• _AUSGEWÄHLTER TEXTAUSZUG_:
========================

In Rheinland-Pfalz wurden die Regeln für Gottesdienste vor Weihnachten verschärft. Die Landesregierung hatte die Corona-Verordnung geändert und unter anderem die Teilnehmerzahl in Gottesdiensten auf höchstens 100 Personen begrenzt. Das Bistum Speyer begrüßte auf SWR-Anfrage den Schritt. Eine Begrenzung auf 100 Gläubige erhöhe in Gottesdiensten die Sicherheit der Besucher, hieß es.
Evangelischen Kirche: Keine generelle Absageempfehlung
Der Ratsvorsitzende der Evangelischen Kirche in Deutschland (EKD), Heinrich Bedford-Strohm, ist gegen eine Absage der Weihnachtsgottesdienste. „Nein, keine generelle Absageempfehlung“, sagte der bayerische Landesbischof im Bayerischen Rundfunk. „Das muss jetzt vor Ort entschieden werden.“
Ihm sei bewusst, dass das für die Gemeinden eine schwere Entscheidung sei. Im SWR verwies Bedford-Strohm auf die Erfahrungen der vergangenen Monate und die Schutzkonzepte. „Für Weihnachten heißt es, dass nur sehr wenige Leute in die Kirchen können, mit großen Abständen, mit Gesichtsmasken, es wird nicht gesungen.“ Es werde in den Kirchen sehr genau darauf geachtet, dass keine Risiken entstünden. Bedford-Strohm sagte, er empfehle, Angebote wie digitale Formate, Fernsehgottesdienste oder Hausandachten zu nutzen.
Aber es gibt auch Menschen, die leben alleine. Die brauchen dringend diesen Trost, auch, wo sie andere Menschen neben sich haben.
Deswegen sage er, es gebe einen engen Korridor, „zu dem gehört aber auch, dass manche Gottesdienste in den Kirchen gefeiert werden“.

========================

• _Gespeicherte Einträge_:
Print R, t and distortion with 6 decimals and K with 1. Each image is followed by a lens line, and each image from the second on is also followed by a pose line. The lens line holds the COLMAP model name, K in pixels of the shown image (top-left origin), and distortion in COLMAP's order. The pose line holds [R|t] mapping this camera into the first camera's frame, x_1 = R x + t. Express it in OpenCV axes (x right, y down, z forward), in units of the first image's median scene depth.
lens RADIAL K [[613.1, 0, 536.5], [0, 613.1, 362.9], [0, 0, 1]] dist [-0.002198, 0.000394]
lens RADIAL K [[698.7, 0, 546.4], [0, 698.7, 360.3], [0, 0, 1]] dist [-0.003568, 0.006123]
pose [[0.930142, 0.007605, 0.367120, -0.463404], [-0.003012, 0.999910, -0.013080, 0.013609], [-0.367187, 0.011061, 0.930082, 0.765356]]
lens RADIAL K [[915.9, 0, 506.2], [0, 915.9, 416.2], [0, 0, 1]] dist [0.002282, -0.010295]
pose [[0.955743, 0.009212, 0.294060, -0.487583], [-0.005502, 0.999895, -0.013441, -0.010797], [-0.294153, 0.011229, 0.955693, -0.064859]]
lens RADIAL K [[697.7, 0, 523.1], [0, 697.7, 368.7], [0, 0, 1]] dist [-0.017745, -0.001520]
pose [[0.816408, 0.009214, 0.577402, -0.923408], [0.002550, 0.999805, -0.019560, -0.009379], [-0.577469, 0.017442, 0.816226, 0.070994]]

========================

• _AUFGABENSTELLUNG_: Auf wie viele Personen hat die Landesregierung von Rheinland-Pfalz laut dem Auszug über Weihnachtsgottesdienste die Teilnehmerzahl in Gottesdiensten begrenzt?

• _ERGEBNIS_: Auf höchstens 100 Personen.